Methods used to identify candidate cancer genes and possible false positives
| Method | MuSiC ( | Mutsig ( | Wood | Greenman | Paper-specific | Recurrence-based | None |
|---|---|---|---|---|---|---|---|
| Candidate cancer genes | Genes that mutate with significantly higher rate than the background, considering multiple mutational mechanisms. It allows for pathway and proximity analysis, clinical correlation test and PFAM/OMIM query | Genes that mutate more often than expected, given the background mutation rate. It clusters mutations in hotspots and considers the functional impact and the conservation of the genomic site. The latest version takes into account patient and genomic mutation patterns | Genes that (a) mutate in both discovery and validation screens; (b) whose mutations exceed a certain threshold and; (c) mutate at a frequency higher than the passenger mutation rate | Genes that mutate at higher frequency than expected. Expectation is estimated using silent mutations | Recurrence of mutations in a gene within samples is taken as evidence of its causal involvement in disease onset. Particularly used when few samples and/or cancer types with low mutation instability are analyzed | Often associated to whole genome screening, when only one or very few samples are sequenced.
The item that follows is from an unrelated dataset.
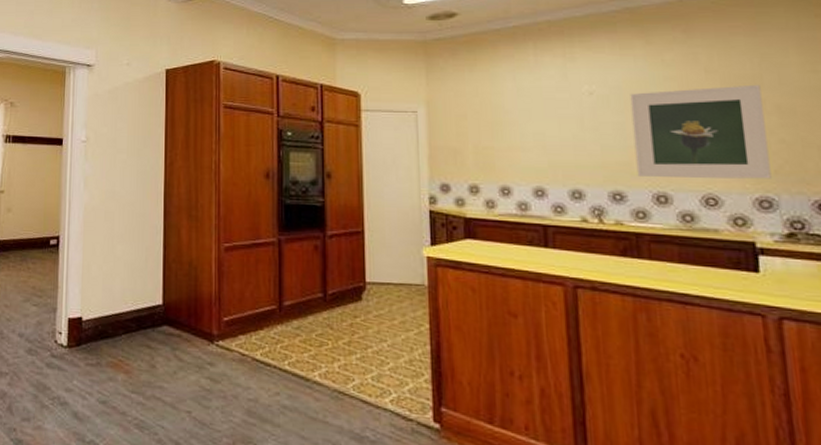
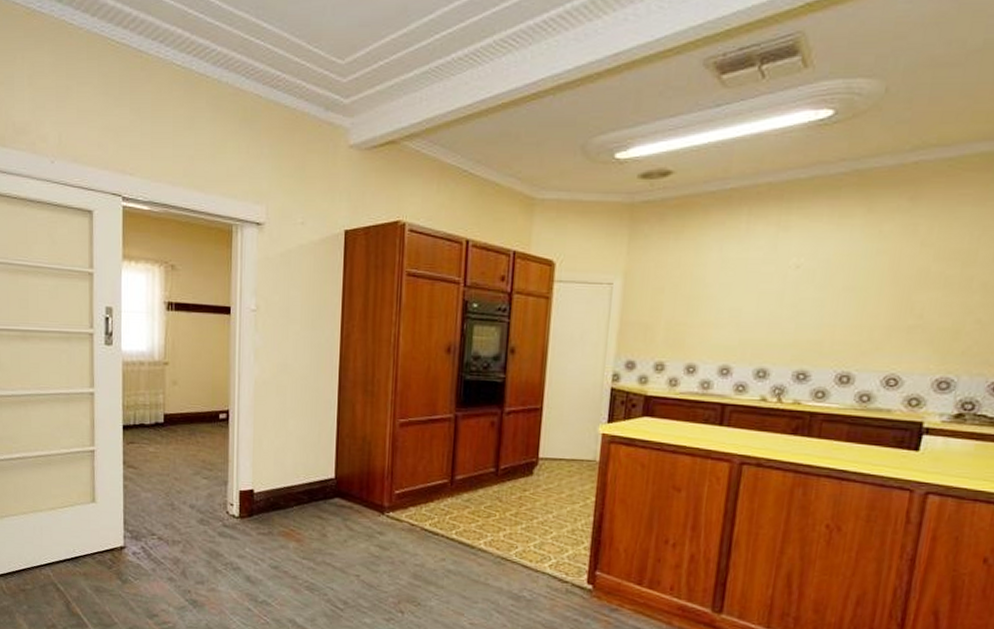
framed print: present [630,84,772,179] -> none [825,260,973,360]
In such cases, all mutated genes are retained as possible candidates | |
| Number of screenings | 5 | 17 | 13 | 3 | 10 | 17 | 12 |
| Possible false positives |
For each method used to identify candidate cancer genes (i.e. new possible cancer drivers) in the 77 screenings, reported are a brief description of the procedure, the number of screenings that relied on it and the associated possible false positives.
Figure 3.Possible false positives among candidate cancer drivers. (A) Venn diagram of the three groups of possible false positives. In total, we identified 60 genes, 65% of which were olfactory receptors, 23% were long genes and the remaining 20% were derived from literature (7). (B) Distribution of the total length for known and candidate cancer genes. Total gene length was measured as total number of nucleotides spanning the entire gene locus, including exons and introns. Red dots indicate possible false positives (gene longer than 1.5 Mb). (C) Length distribution of the coding regions for known and candidate cancer genes computed as the number of nucleotides covering the coding exons. Genes longer than 20 Kb (red dots) were considered as possible false positives.